La Rivoluzione non aveva capovolto la società francese, al contrario aveva proseguito e per certi aspetti rafforzato la propensione della monarchia a favorire uno Stato basato sul privilegio e amministrato dai feudatari, dall’anzianità e dalla forza, in sostanza accentrato nel comando e egualitario nella sudditanza. A questo Stato, la Rivoluzione francese aveva sostituito uno Stato fondato sull’eguaglianza del supposto ordine teleologico da seguire e amministrato con uniformità dal centro senza dar spazio all’individualità. Ciò rende chiaro il perché il proseguire continuista delle antiche tendenze egualitarie e accentratrici avesse prevalso durante e dopo la Rivoluzione, sull’orientamento liberale, più recente e meno diffuso. Scrisse Tocqueville “l’antico regime professava l’opinione secondo la quale l’unica saggezza è nello Stato, i sudditi sono degli esseri infermi e deboli che bisogna sempre tener per mano, per tema che non cadano o non si facciano male: l’opinione che è bene molestare, contrariare, comprimere senza posa le libertà individuali; che è necessario regolamentare l’industria, assicurare la bontà dei prodotti, impedire la libera concorrenza. Su questo punto l’antico regime la pensava esattamente come i socialisti di oggi”.

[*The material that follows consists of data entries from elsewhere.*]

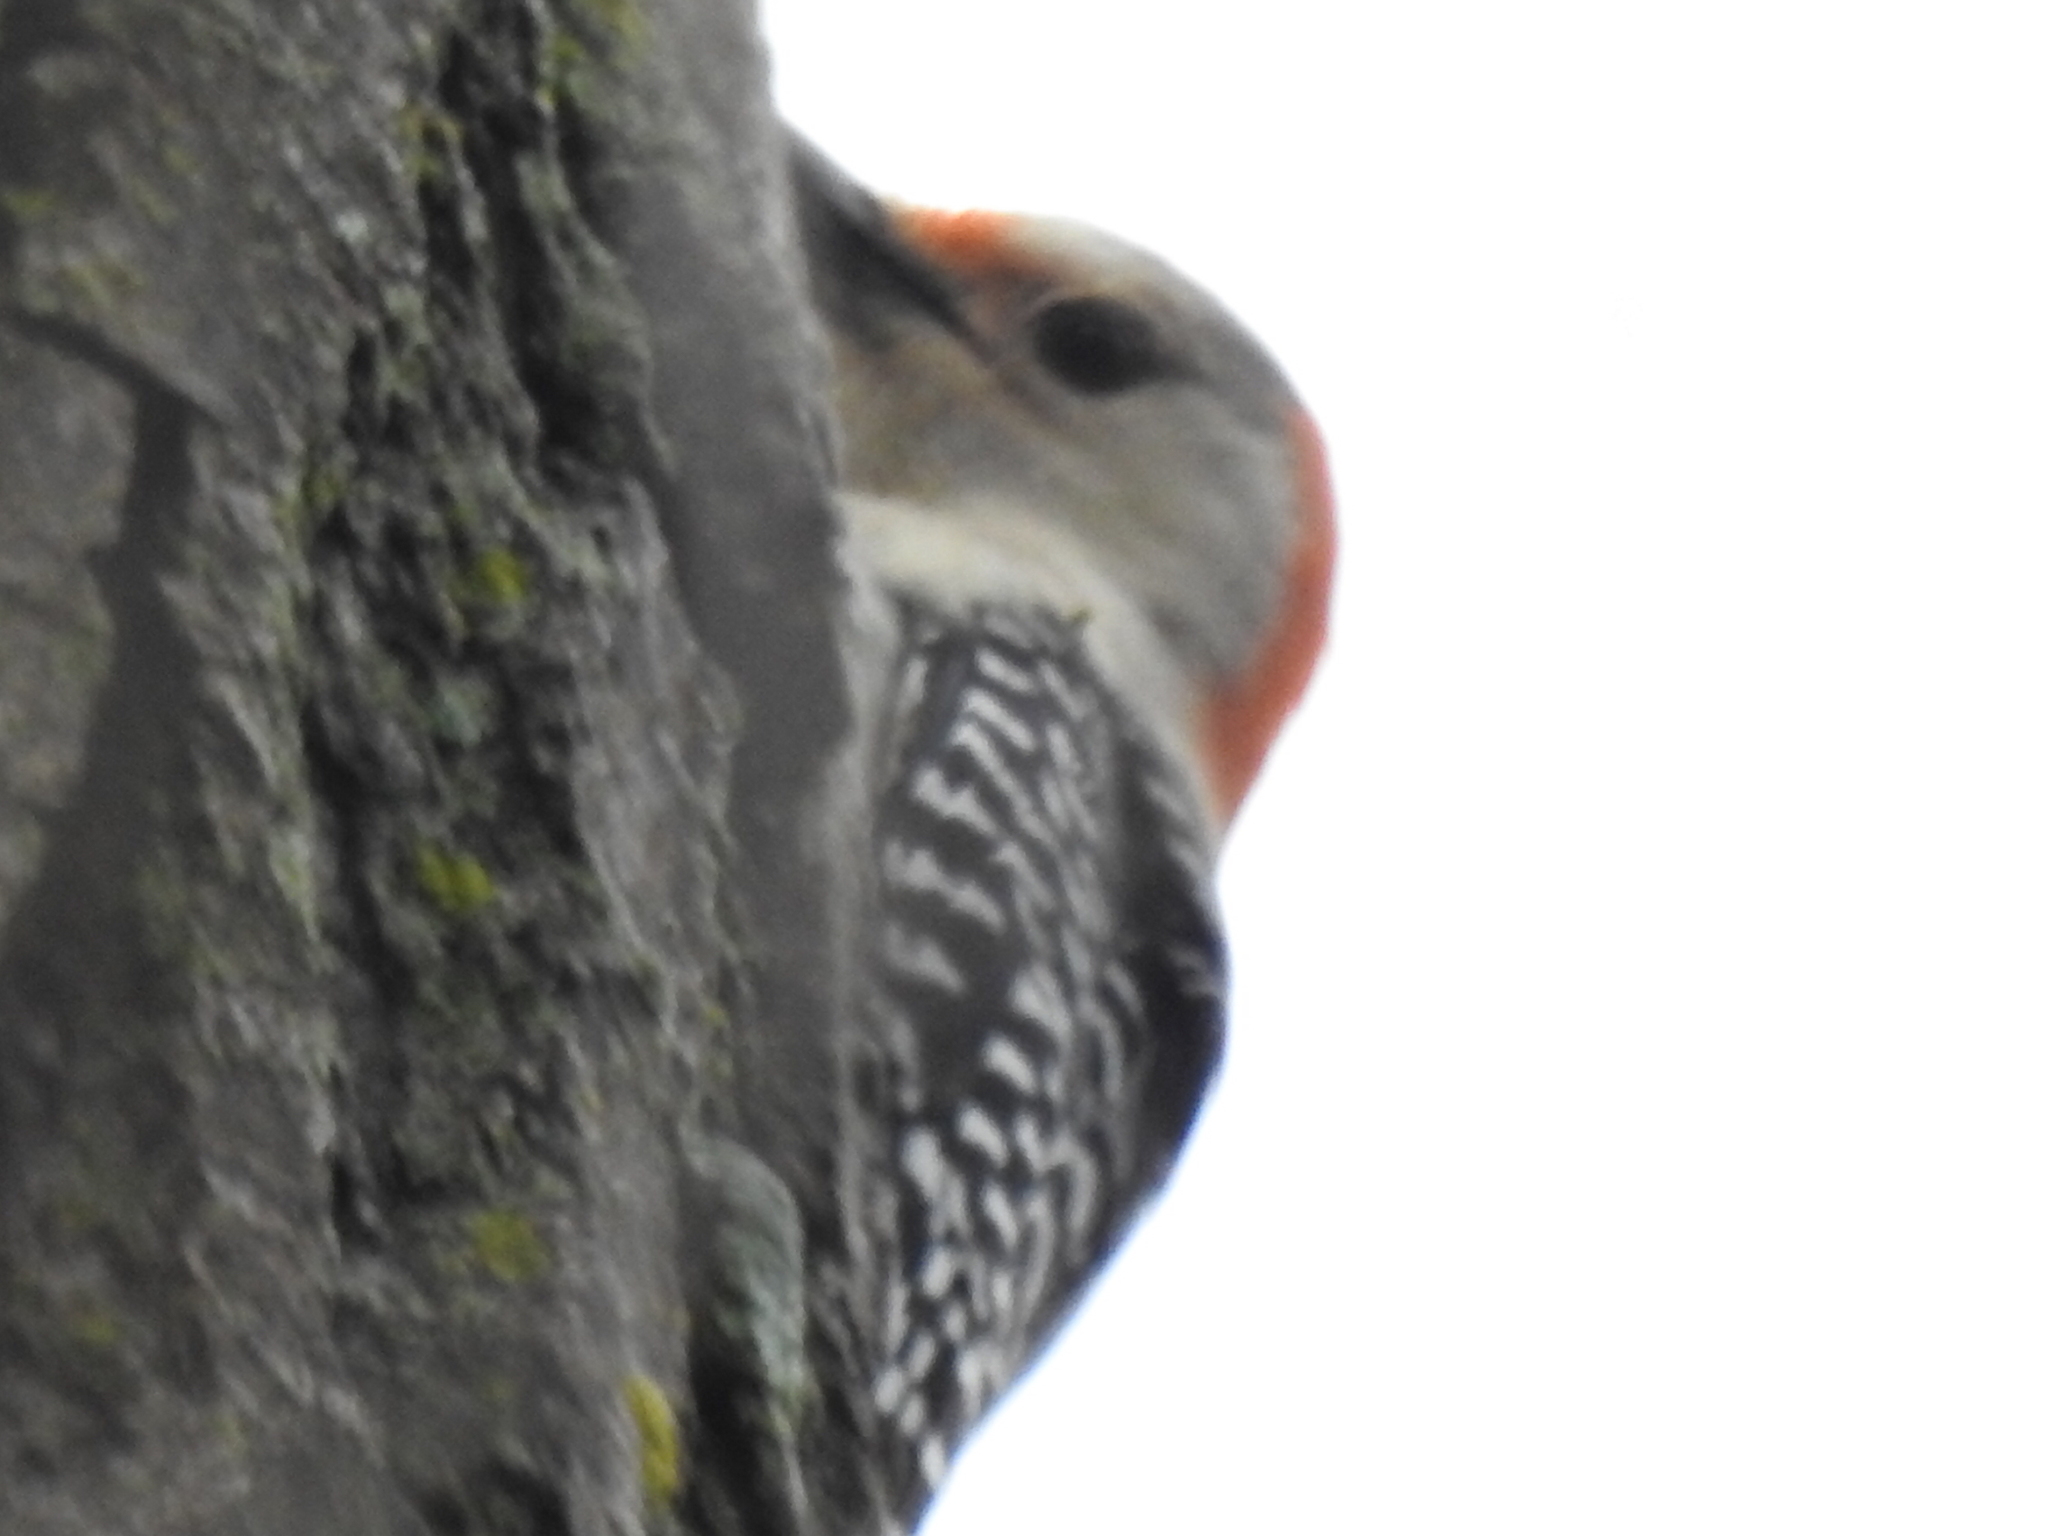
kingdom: Animalia
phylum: Chordata
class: Aves
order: Piciformes
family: Picidae
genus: Melanerpes
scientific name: Melanerpes carolinus
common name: Red-bellied woodpecker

 Per Tocqueville, la centralizzazione delle istituzioni distrugge l’autogoverno, il pluralismo e la libertà dalla costrizione. La pratica politica liberale si fonda sull’educazione alla libertà e sulle garanzie per l’autonomia dell’individuo nonché sul decentramento istituzionale. Evita di impegnarsi nella difesa di una eguaglianza individuale sognata ma inesistente (salvo che sui diritti) e al tempo stesso pericolosa. Perché nella servitù è facile illudersi di essere eguali, mentre essere liberi nell’eguaglianza dei diritti è enormemente più efficace ma assai più complicato. In fin dei conti,  i rivoluzionari  francesi, facendosi prendere la mano dai giacobini e dal terrore, avevano mutato il senso del motto liberté, égalité, fraternité, facendolo divenire il vessillo di un ordine illiberale a livello internazionale.

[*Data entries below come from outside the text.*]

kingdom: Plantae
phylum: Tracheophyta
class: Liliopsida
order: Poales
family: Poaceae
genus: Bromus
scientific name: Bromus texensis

 Tocqueville è stato il primo a segnalare che il liberalismo coinvolge tutti i cittadini, quindi è inseparabile dalla democrazia, ma insieme attua una libertà che è inseparabile dalla diversità individuale. Semmai, va osservato che non arrivò alla consapevolezza della conseguenza decisiva. E cioè che ovunque al liberalismo occorre molto tempo per maturare e in più che la sua maturazione fa sorgere sempre nuove problematiche a loro volta bisognose di ulteriore tempo per essere affrontate.